Rewrite the lines of every item below, changing "common name" to "vernacular name" and keeping everything else the same. Omit the pictures from your answer.
* Start Source records *
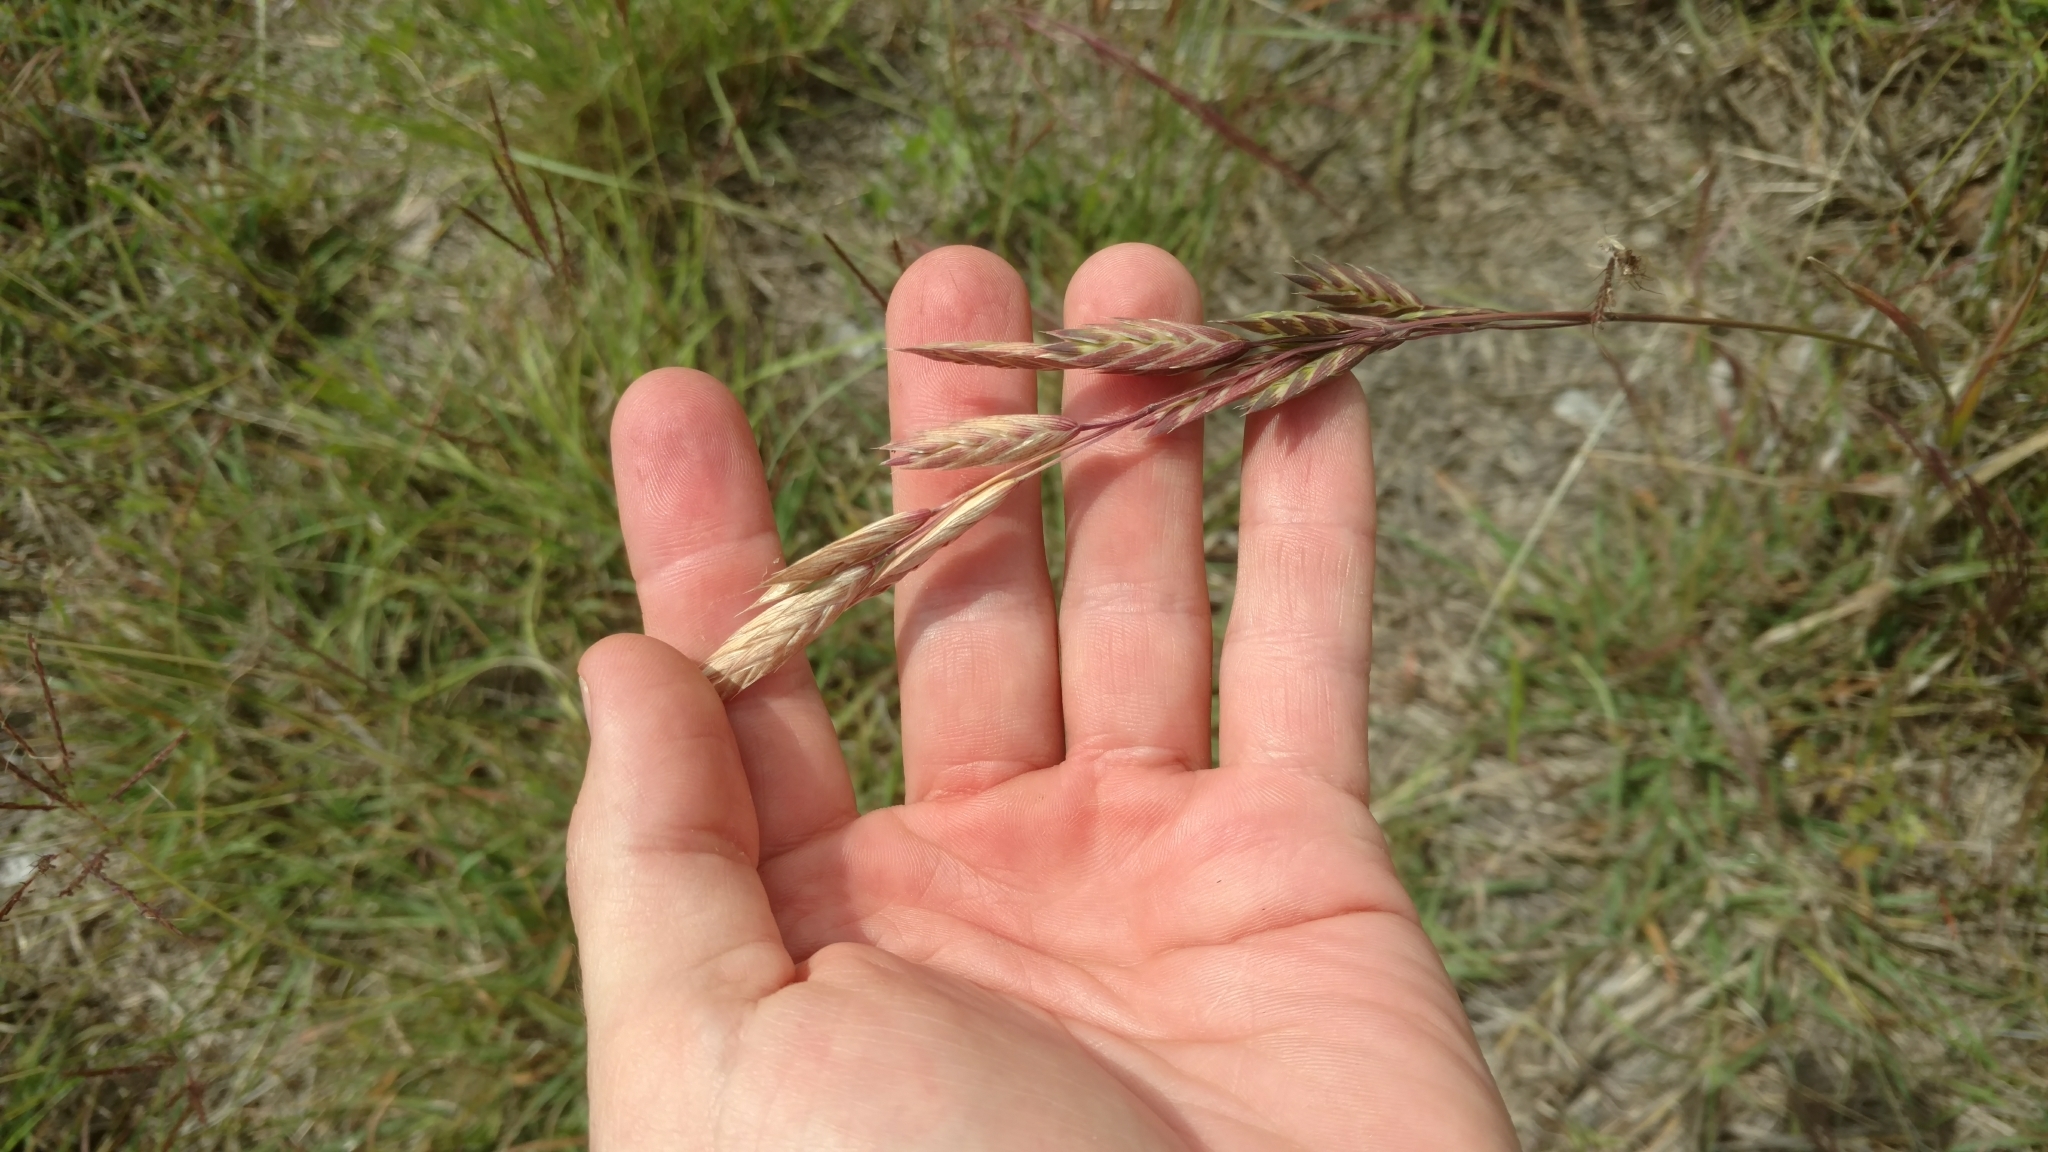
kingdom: Plantae
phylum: Tracheophyta
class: Liliopsida
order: Poales
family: Poaceae
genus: Bromus
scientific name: Bromus catharticus
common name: Rescuegrass
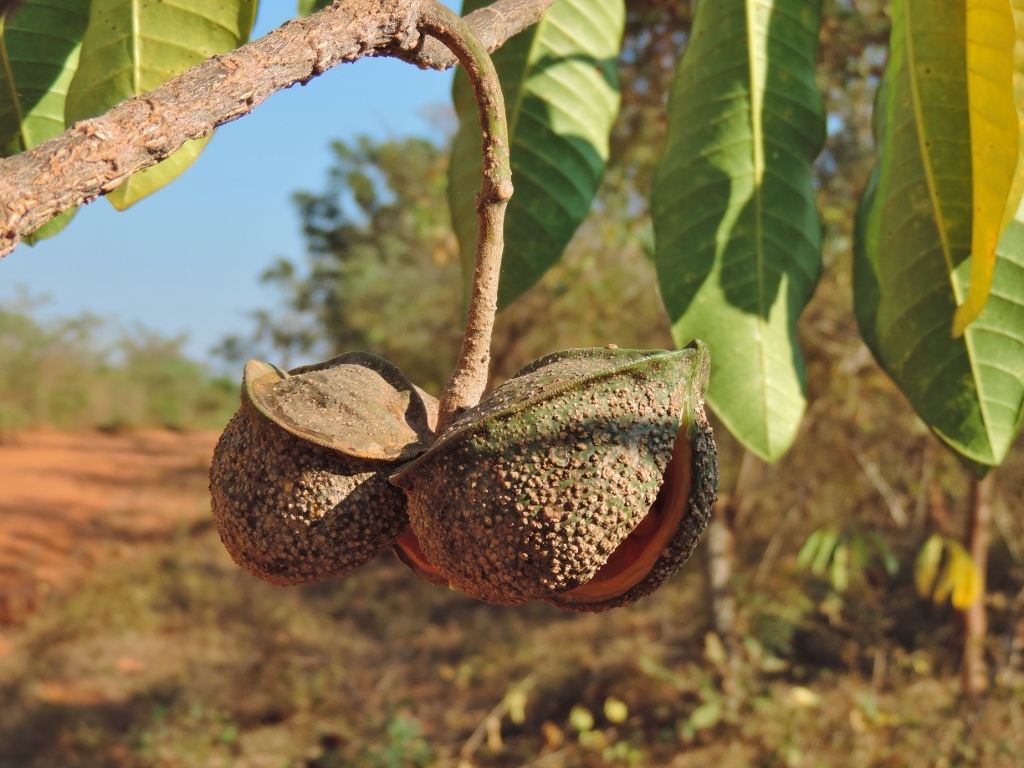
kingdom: Plantae
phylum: Tracheophyta
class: Magnoliopsida
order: Gentianales
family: Apocynaceae
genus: Tabernaemontana
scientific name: Tabernaemontana elegans
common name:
* End Source records *
Full response
kingdom: Plantae
phylum: Tracheophyta
class: Liliopsida
order: Poales
family: Poaceae
genus: Bromus
scientific name: Bromus catharticus
vernacular name: Rescuegrass
kingdom: Plantae
phylum: Tracheophyta
class: Magnoliopsida
order: Gentianales
family: Apocynaceae
genus: Tabernaemontana
scientific name: Tabernaemontana elegans
vernacular name:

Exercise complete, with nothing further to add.